The housing crisis started with a slew of bad loans. You know the story line: Lenders issued loans to borrowers for homes they couldn’t afford, who then defaulted on those loans. It all ended in tears and foreclosures.
Perhaps less well known is that fraud was a endemic during the housing bubble. A recent study found the lenders weren’t just making bad deals — they were falsifying documents in order to make loans look better on paper. Banks then sold these bogus mortgages to investors all over the world. The paper adds to the growing body of research that shows conclusively that banks knew they were writing bad loans, often in violation of their own lending standards.
Some examples of this fraud. A mortgage was made to look on paper like it was being taken out for a primary residence when it was really for an investment property. On paper, a buyer with two mortgages looked like he or she only had one. Credit scores were manipulated and appraisals were inflated.

Also, the United States Inspector General was heavily critical of the Department of Justice for not prosecuting many of the major mortgage fraud cases, especially those that involved high-ranking officials, many of whom were responsible for millions of dollars in losses and personally received millions in profit from fraudulent behavior.
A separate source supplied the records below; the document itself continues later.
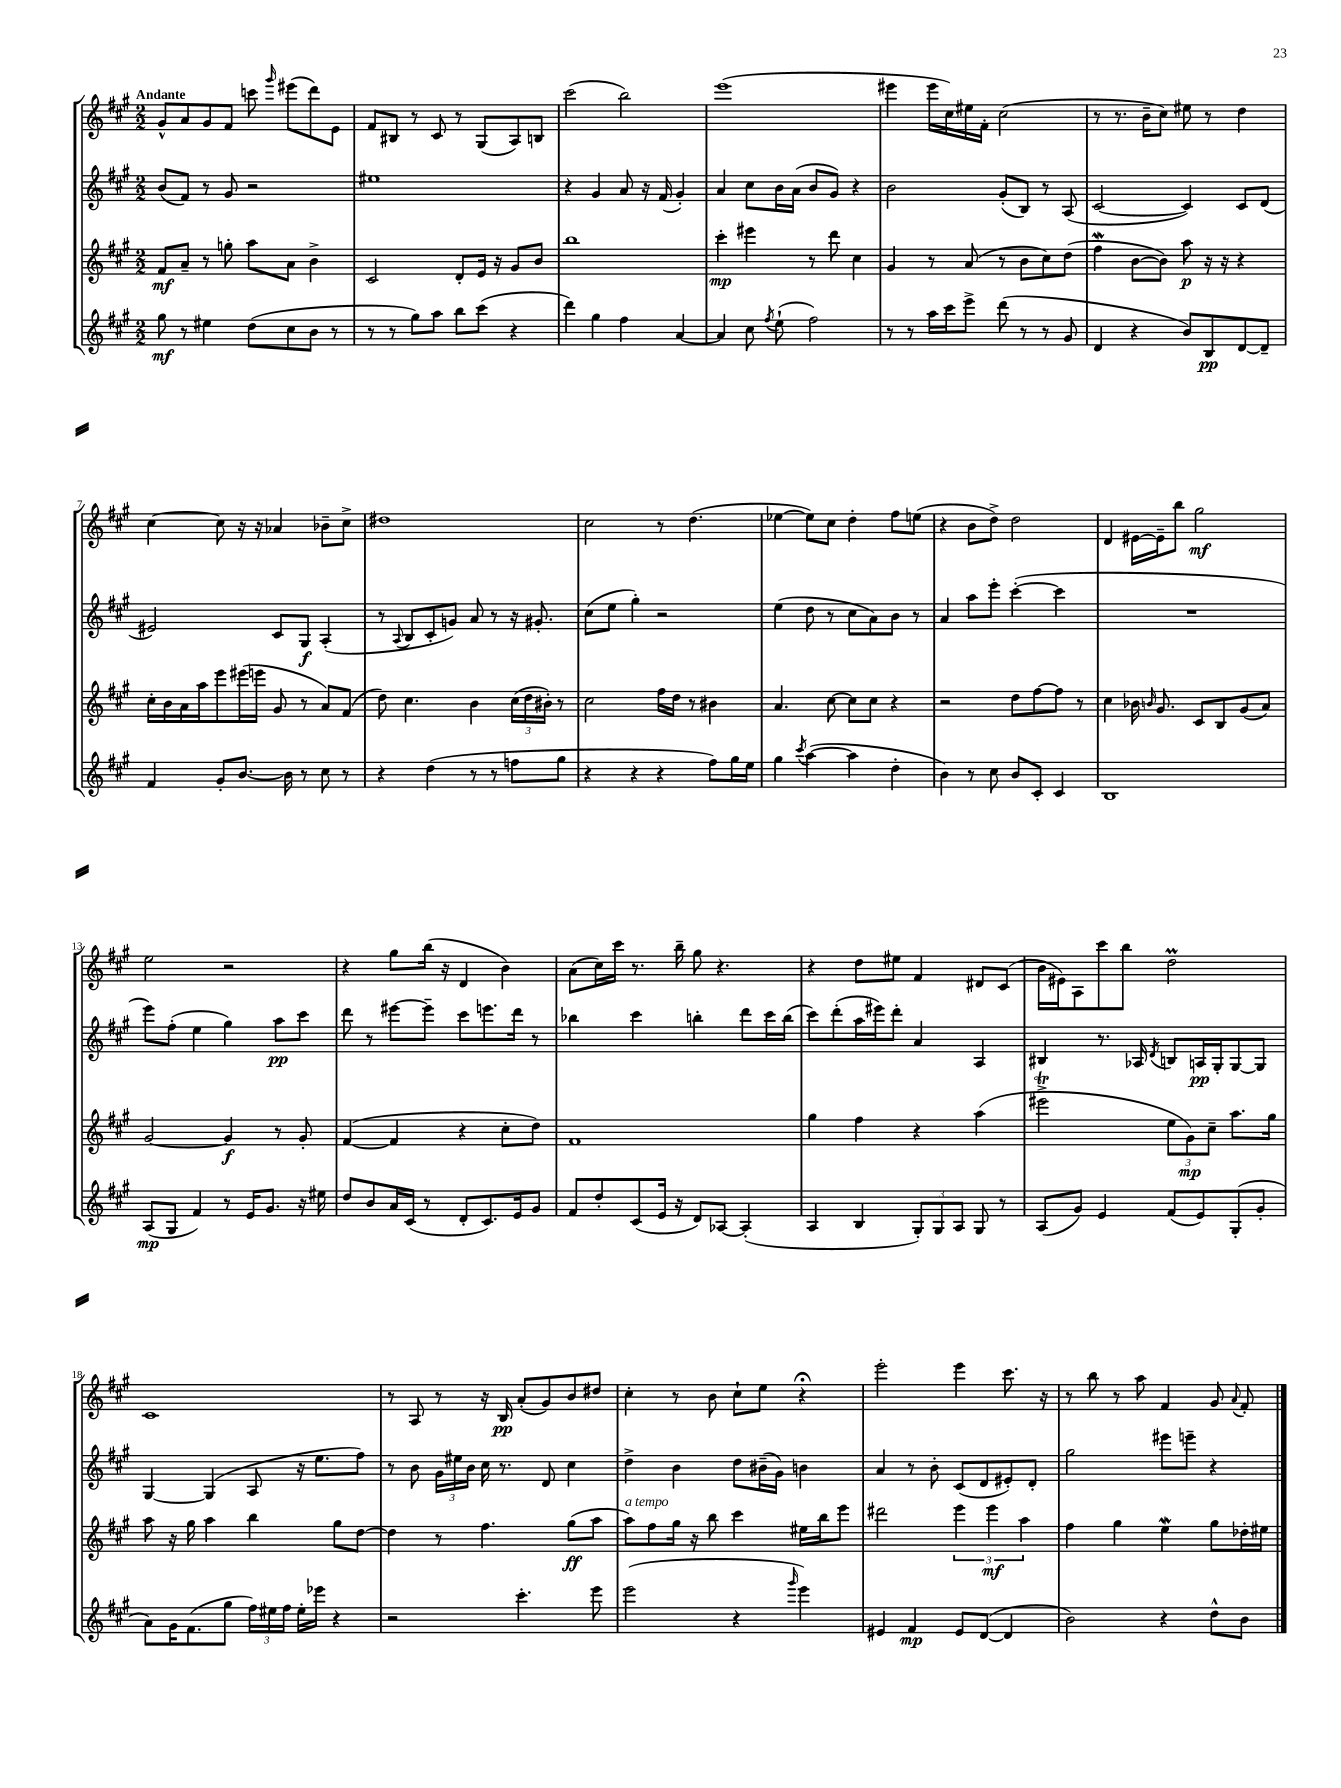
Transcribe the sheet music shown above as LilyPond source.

<<
\new StaffGroup <<
\new Staff = "s0" {
    \clef treble \key a \major \numericTimeSignature \time 2/2 \tempo "Andante"
    \autoBeamOff gis'8[-^ a'8 gis'8 fis'8] c'''8 \grace { gis'''16 } eis'''8[( d'''8) e'8] |
    fis'8[ bis8] r8 cis'8 r8 gis8[( a8) b8] |
    cis'''2( b''2) |
    e'''1( |
    eis'''4 eis'''16[ cis''16) eis''16 fis'16]-. cis''2( |
    r8 r8. b'16[-- cis''8]) eis''8 r8 d''4 |
    cis''4~ cis''8 r16 r16 aes'4 bes'8[-- cis''8]-> |
    dis''1 |
    cis''2 r8 d''4.( |
    ees''4~ ees''8[) cis''8] d''4-. fis''8[ e''8]( |
    r4 b'8[ d''8]->) d''2 |
    d'4 eis'16[~ eis'16-- b''8] gis''2\mf |
    e''2 r2 |
    r4 gis''8[ b''16]( r16 d'4 b'4) |
    a'8[( cis''16) cis'''16] r8. b''16-- gis''8 r4. |
    r4 d''8[ eis''8] fis'4 dis'8[ cis'8]( |
    b'16[ eis'16) a8 cis'''8 b''8] d''2\prall |
    cis'1 |
    r8 a8 r8 r16 b16\pp a'8[-.( gis'8) b'8 dis''8] |
    cis''4-. r8 b'8 cis''8[-! e''8] r4\fermata |
    e'''2-. e'''4 cis'''8. r16 |
    r8 b''8 r8 a''8 fis'4 gis'8 \appoggiatura { a'8 } fis'8-. \bar "|." |
}
\new Staff = "s1" {
    \clef treble \key a \major \numericTimeSignature \time 2/2
    \autoBeamOff b'8[( fis'8]) r8 gis'8 r2 |
    eis''1 |
    r4 gis'4 a'8 r16 fis'16( gis'4-.) |
    a'4 cis''8[ b'16 a'16]( b'8[ gis'8]) r4 |
    b'2 gis'8[-.( b8]) r8 a8( |
    cis'2~ cis'4) cis'8[ d'8]( |
    eis'2) cis'8[ gis8]\f a4-.( |
    r8 \appoggiatura { a8 } b8[ cis'8-. g'8]) a'8 r8 r16 gis'8.-. |
    cis''8[( e''8] gis''4-.) r2 |
    e''4( d''8 r8 cis''8[ a'8) b'8] r8 |
    a'4 a''8[ e'''8]-. cis'''4~-.( cis'''4 |
    R1 |
    e'''8[) fis''8]-.( e''4 gis''4) a''8[\pp cis'''8] |
    d'''8 r8 eis'''8[~ eis'''8]-- cis'''8[ e'''8. d'''16] r8 |
    bes''4 cis'''4 b''4-. d'''8[ cis'''16 b''16]( |
    cis'''8[) d'''8-.( a''16 eis'''16) d'''8]-. a'4 a4 |
    bis4 r8. aes16 \acciaccatura { d'8 } b8[ a16\pp gis16-. gis8~ gis8] |
    gis4~ gis4( a8 r16 e''8.[ fis''8]) |
    r8 b'8 \tuplet 3/2 { gis'16[ eis''16 b'16] } cis''16 r8. d'8 cis''4 |
    d''4-> b'4 d''8[ bis'16--( gis'16]) b'4 |
    a'4 r8 b'8-. cis'8[( d'8 eis'8-.) d'8]-. |
    gis''2 eis'''8[ e'''8]-- r4 \bar "|." |
}
\new Staff = "s2" {
    \clef treble \key a \major \numericTimeSignature \time 2/2
    \autoBeamOff fis'8[\mf a'8]-- r8 g''8-. a''8[ a'8] b'4-> |
    cis'2 d'8[-. e'16] r16 gis'8[ b'8] |
    b''1 |
    cis'''4-.\mp eis'''4 r8 d'''8 cis''4 |
    gis'4 r8 a'8( r8 b'8[ cis''8) d''8]( |
    fis''4\mordent b'8[~ b'8]) a''8\p r16 r16 r4 |
    cis''16[-. b'16 a'16 a''16 e'''8 eis'''16( e'''16] gis'8 r8 a'8[) fis'8]( |
    d''8) cis''4. b'4 \tuplet 3/2 { cis''16[( d''16 bis'16]-.) } r8 |
    cis''2 fis''16[ d''16] r8 bis'4 |
    a'4. cis''8~ cis''8[ cis''8] r4 |
    r2 d''8[ fis''8~ fis''8] r8 |
    cis''4 bes'16 \grace { b'16 } gis'8. cis'8[ b8 gis'8( a'8]) |
    gis'2~ gis'4\f r8 gis'8-. |
    fis'4~( fis'4 r4 cis''8[-. d''8]) |
    fis'1 |
    gis''4 fis''4 r4 a''4( |
    eis'''2->\trill \tuplet 3/2 { e''8[ gis'8\mp) cis''8]-- } a''8.[ gis''16] |
    a''8 r16 gis''16 a''4 b''4 gis''8[ d''8]~ |
    d''4 r8 fis''4. gis''8[\ff( a''8] |
    a''8[^\markup { \italic "a tempo" }) fis''8 gis''16] r16 b''8 cis'''4 eis''16[ b''16 e'''8] |
    dis'''2 \tuplet 3/2 { e'''4 e'''4\mf a''4 } |
    fis''4 gis''4 e''4\mordent gis''8[ des''16-. eis''16] \bar "|." |
}
\new Staff = "s3" {
    \clef treble \key a \major \numericTimeSignature \time 2/2
    \autoBeamOff gis''8\mf r8 eis''4 d''8[( cis''8 b'8] r8 |
    r8 r8 gis''8[) a''8] b''8[ cis'''8]( r4 |
    d'''4) gis''4 fis''4 a'4~ |
    a'4 cis''8 \acciaccatura { fis''8 } e''8-!( fis''2) |
    r8 r8 a''16[ cis'''16 e'''8]-> d'''8( r8 r8 gis'8 |
    d'4 r4 b'8[) b8\pp d'8~ d'8]-- |
    fis'4 gis'8[-. b'8.]~ b'16 r8 cis''8 r8 |
    r4 d''4( r8 r8 f''8[ gis''8] |
    r4 r4 r4 fis''8[) gis''16 e''16] |
    gis''4 \acciaccatura { cis'''8 } a''4~( a''4 d''4-. |
    b'4) r8 cis''8 b'8[ cis'8]-. cis'4 |
    b1 |
    a8[\mp( gis8] fis'4) r8 e'16[ gis'8.] r16 eis''16 |
    d''8[ b'8 a'16 cis'16]( r8 d'8[-. cis'8.) e'16 gis'8] |
    fis'8[ d''8-. cis'8( e'16] r16 d'8[) aes8]~ aes4-.( |
    a4 b4 \tuplet 3/2 { gis8[-.) gis8 a8] } gis8 r8 |
    a8[( gis'8]) e'4 fis'8[( e'8) gis8-.( gis'8]-. |
    a'8[) gis'16 fis'8.( gis''8] \tuplet 3/2 { fis''16[) eis''16 fis''16] } eis''16[-. ees'''16] r4 |
    r2 cis'''4.-. e'''8 |
    e'''2( r4 \grace { gis'''16 } e'''4) |
    eis'4 fis'4\mp eis'8[ d'8]~( d'4 |
    b'2) r4 d''8[-^ b'8] \bar "|." |
}
>>
>>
When put in its proper context, it’s difficult to argue that Ballentine’s indiscretions were on a scale that was anywhere near it needed to be in order to become a prosecutorial priority.

For the record, you should make sure that your bank loan information is as accurate as possible. Faulty information can lead to very serious charges. In terms of Ballentine, many believe that his conviction was harsh in light of the amount of money received and the fact that it’s not clear that Ballentine knew what was going on. Even if he knew what was going on, it doesn’t appear that he profited very much from the information.